Hi Becka. As a retired builder I would advise not to expose your children or yourself to asbestos under any circumstances. The international standard for friable asbestos is no greater than 4 microns per cubic meter of air. (About 1.1 cubic yards) There is a definite danger with the asbestos being so old. Wylie


----------



## tinknal

Find out what state agency is in charge of asbestos and call them. In MN it is the department of health. Not sure about other states. 

The siding is generally non-friable and of little concern. As for the rest, if it is a small enough amount you can remove it yourself.

Don't panic, asbestos is everywhere, and you breath it every day.


----------



## Becka

I talked to an asbestos removal professional and he said all the asbestos under the house needs to go, which would cost about $2000, the furnace and all the duct work must come out and be replaced with new. (maybe another $3500)

He seemed to think the siding was ok as long is it was kept painted and undisturbed. Sounded ok, until I started thinking about the what ifs, like, what if one of the nearby trees fell on the house and "disturbed" the asbestos, or what if we wanted to re-sell the home sometime in the future? What if a storm damaged the house and "disturbed" something? Lots to consider there.


----------



## Kevingr

Yes, you need to be concerned about asbestos. If it's airborne, if it's not airborne it's not an issue. Is the wrapping on the furnace intact and in place? If so what's the issue? If you need to replace the furnace and ductwork then yes, you MAY have an issue, but it's not that big of a deal. It doesn't add that much to the overall cost of the entire project of replacing your entire system. 

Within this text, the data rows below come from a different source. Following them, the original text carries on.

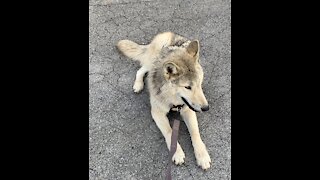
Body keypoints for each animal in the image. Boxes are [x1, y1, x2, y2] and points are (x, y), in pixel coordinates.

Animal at [116, 31, 211, 169]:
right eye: (187, 87)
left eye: (199, 83)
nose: (206, 108)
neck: (172, 99)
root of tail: (169, 33)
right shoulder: (157, 113)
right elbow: (169, 132)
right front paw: (177, 153)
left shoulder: (188, 109)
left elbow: (195, 133)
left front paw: (202, 156)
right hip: (152, 61)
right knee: (141, 70)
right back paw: (138, 85)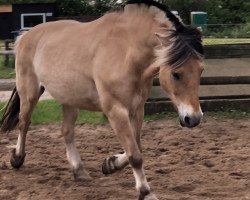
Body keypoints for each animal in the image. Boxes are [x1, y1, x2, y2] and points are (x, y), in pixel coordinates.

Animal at [0, 0, 204, 199]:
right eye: (176, 74)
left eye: (201, 70)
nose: (193, 118)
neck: (126, 50)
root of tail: (25, 36)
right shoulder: (116, 110)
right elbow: (135, 155)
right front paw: (145, 192)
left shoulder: (137, 109)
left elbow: (136, 146)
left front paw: (110, 164)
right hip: (30, 93)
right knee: (24, 123)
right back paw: (17, 158)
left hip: (70, 100)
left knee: (67, 131)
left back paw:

I lived in a house with an 80 year old furnace system sealed entirely with asbestos wrap. It didn't need to be replaced but I did hire an "independent inspector" to tell me about the situation. The furnace was still working and was 80% efficient. The asbestos wrap was all intact, there were no issues. I left it as is. I would NEVER hire an asbestos removal company to give me an opionion about any of my asbestos. How do they make money?

We recently sold a house from an estate with asbestos siding and was financed with FHA money. No issues, no escrows to fix the issues, nothing. Again, if the new owner wants to cover the siding they can do so with new siding and if they don't disturb the old siding it's not an issue.


----------



## Becka

Yes, the wrapping is starting to fall apart and is no longer intact. The furnace does need replaced as well, so if we buy the place, we would have it all removed and new put in.


----------



## uncle Will in In.

Some insurance companys won't insure a house with asbestes siding.


----------



## Becka

Thanks for all the wisdom and advice. We've decided not to get this house. Ironically, it wasn't the asbestos that helped us make the final decision, it was the neighbor. We looked at the house one last time today and met the next door neighbor, only to find him cranky and downright rude and threatening. Not someone we'd want to live next to along with our children, much less share a driveway with.


----------